Nous suivons les aventures d'une famille qui se distingue quelque peu de votre gentille famille moyenne, en ce sens que ses membres se nourissent de viande humaine. Malheureusement, l'un des parents (le père dans la version mexicaine et la mère dans la version américaine) meurt et les enfants doivent assumer leur nouvelle place dans la chaîne alimentaire. Partir en chasse d'une nouvelle victime ou s'occuper de la préparation de la viande une fois la victime tuée ne sont pas choses aisées. Les liens familiaux sont mis à rudes épreuves et les convictions de chacun plus ou moins ébranlées. Jusqu'où seront-ils prêts à aller pour leur famille ?

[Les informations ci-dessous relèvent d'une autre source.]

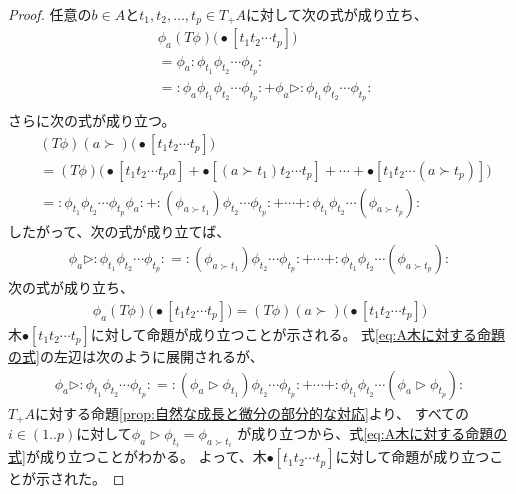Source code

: \begin{proof}
任意の$b\in A$と$t_1,t_2,\dots,t_p\in T_+A$に対して次の式が成り立ち、
\begin{equation*}\begin{split} %
	&\phi_a(T\phi)\bigl(\bullet[t_1t_2\cdots t_p]\bigr) \\
	&= \phi_a:\phi_{t_1}\phi_{t_2}\cdots\phi_{t_p}: \\
	&= :\phi_a\phi_{t_1}\phi_{t_2}\cdots\phi_{t_p}:
		+ \phi_a\rhd:\phi_{t_1}\phi_{t_2}\cdots\phi_{t_p}: \\
\end{split}\end{equation*} %
さらに次の式が成り立つ。
\begin{equation*}\begin{split} %
	&(T\phi)(a\succ)\bigl(\bullet[t_1t_2\cdots t_p]\bigr) \\
	&= (T\phi)\bigl(\bullet[t_1t_2\cdots t_pa]
		+ \bullet[(a\succ t_1)t_2\cdots t_p]
		+ \cdots + \bullet[t_1t_2\cdots (a\succ t_p)]\bigr) \\
	&= :\phi_{t_1}\phi_{t_2}\cdots\phi_{t_p}\phi_a:
		+ :(\phi_{a\succ t_1})\phi_{t_2}\cdots\phi_{t_p}:
		+ \cdots + :\phi_{t_1}\phi_{t_2}\cdots(\phi_{a\succ t_p}):
\end{split}\end{equation*} %
したがって、次の式が成り立てば、
\begin{equation}\label{eq:A木に対する命題の式}\begin{split} %
	\phi_a\rhd:\phi_{t_1}\phi_{t_2}\cdots\phi_{t_p}:
	= :(\phi_{a\succ t_1})\phi_{t_2}\cdots\phi_{t_p}:
	+ \cdots + :\phi_{t_1}\phi_{t_2}\cdots(\phi_{a\succ t_p}):
\end{split}\end{equation} %
次の式が成り立ち、
\begin{equation*}\begin{split} %
	\phi_a(T\phi)\bigl(\bullet[t_1t_2\cdots t_p]\bigr)
	= (T\phi)(a\succ)\bigl(\bullet[t_1t_2\cdots t_p]\bigr)
\end{split}\end{equation*} %
木$\bullet[t_1t_2\cdots t_p]$に対して命題が成り立つことが示される。
式\eqref{eq:A木に対する命題の式}の左辺は次のように展開されるが、
\begin{equation*}\begin{split} %
	\phi_a\rhd:\phi_{t_1}\phi_{t_2}\cdots\phi_{t_p}:
	= :(\phi_a\rhd\phi_{t_1})\phi_{t_2}\cdots\phi_{t_p}:
	+ \cdots + :\phi_{t_1}\phi_{t_2}\cdots(\phi_a\rhd\phi_{t_p}):
\end{split}\end{equation*} %
$T_+A$に対する命題\ref{prop:自然な成長と微分の部分的な対応}より、
すべての$i\in(1..p)$に対して$\phi_a\rhd\phi_{t_i}=\phi_{a\succ t_i}$
が成り立つから、式\eqref{eq:A木に対する命題の式}が成り立つことがわかる。
よって、木$\bullet[t_1t_2\cdots t_p]$に対して命題が成り立つことが示された。
\end{proof} %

Mais de ce sujet semblable, les deux réalisateurs tirent des versions passablement différentes. La version originale se passe en ville, avec une famille pauvre dont le fils ainé peine à prendre en main la destinée de sa famille. Alors que le remake situe l'action à la campagne, dans un petit village isolé, et les deux filles doivent préparer le corps des vicitime pour en extraire la viande qu'elles cuisineront par la suite. Des intrigues divergentes qui donnent naissances à des films finalement très différents.

L'original met l'accent sur les rapports entre les deux frères, la soeur et leur mère. Les tensions, les doutes, les peurs et les difficultés rencontrées pour assumer la succession. L'action est lente et on partage le calvaire du fils ainé qui ne se montre pas à la hauteur des attentes qu'on a de lui. Le personnage de la mère est également très présent et accentue encore le malaise des enfants.

Le remake semble vouloir privilégier l'ambiance, nous laissant découvrir la situation petit à petit. Les rapports familiaux sont moins appuyés et le défi à relever par les enfants n'est pas exactement le même. Là où la famille de l'original doit constemment se confronter au monde extérieur et s'exposer pour sa survie, celle du remake semble plus tenter de se replier sur elle-même et demander au monde extérieur de les laisser tranquille. La figure paternelle, bien présente dans le remake, limite fortement la perte de repères ressenties par les enfants.

Vous l'aurez compris, avec l'original et le remake, vous avez presque deux films pour le prix d'un. Le sujet central reste le même mais l'approche varie. Certains préfèreront le style plus réaliste et plus urbain de la version mexicaine, alors que d'autres préfèreront l'esthétisme et l'ambiance plus feutrée du remake. Pour notre part, nous préférons légèrement la version originale, plus intriguant mais quelque peu frustrant. Le remake est moins tortueux mais un peu trop mou (même si le rythme décolle petit à petit) dans l'ensemble. Les deux We Are What We Are reçoivent une toute petitle pastille jaune car ils ont des qualités indéniables, mais peinent à les mettre bien en valeur.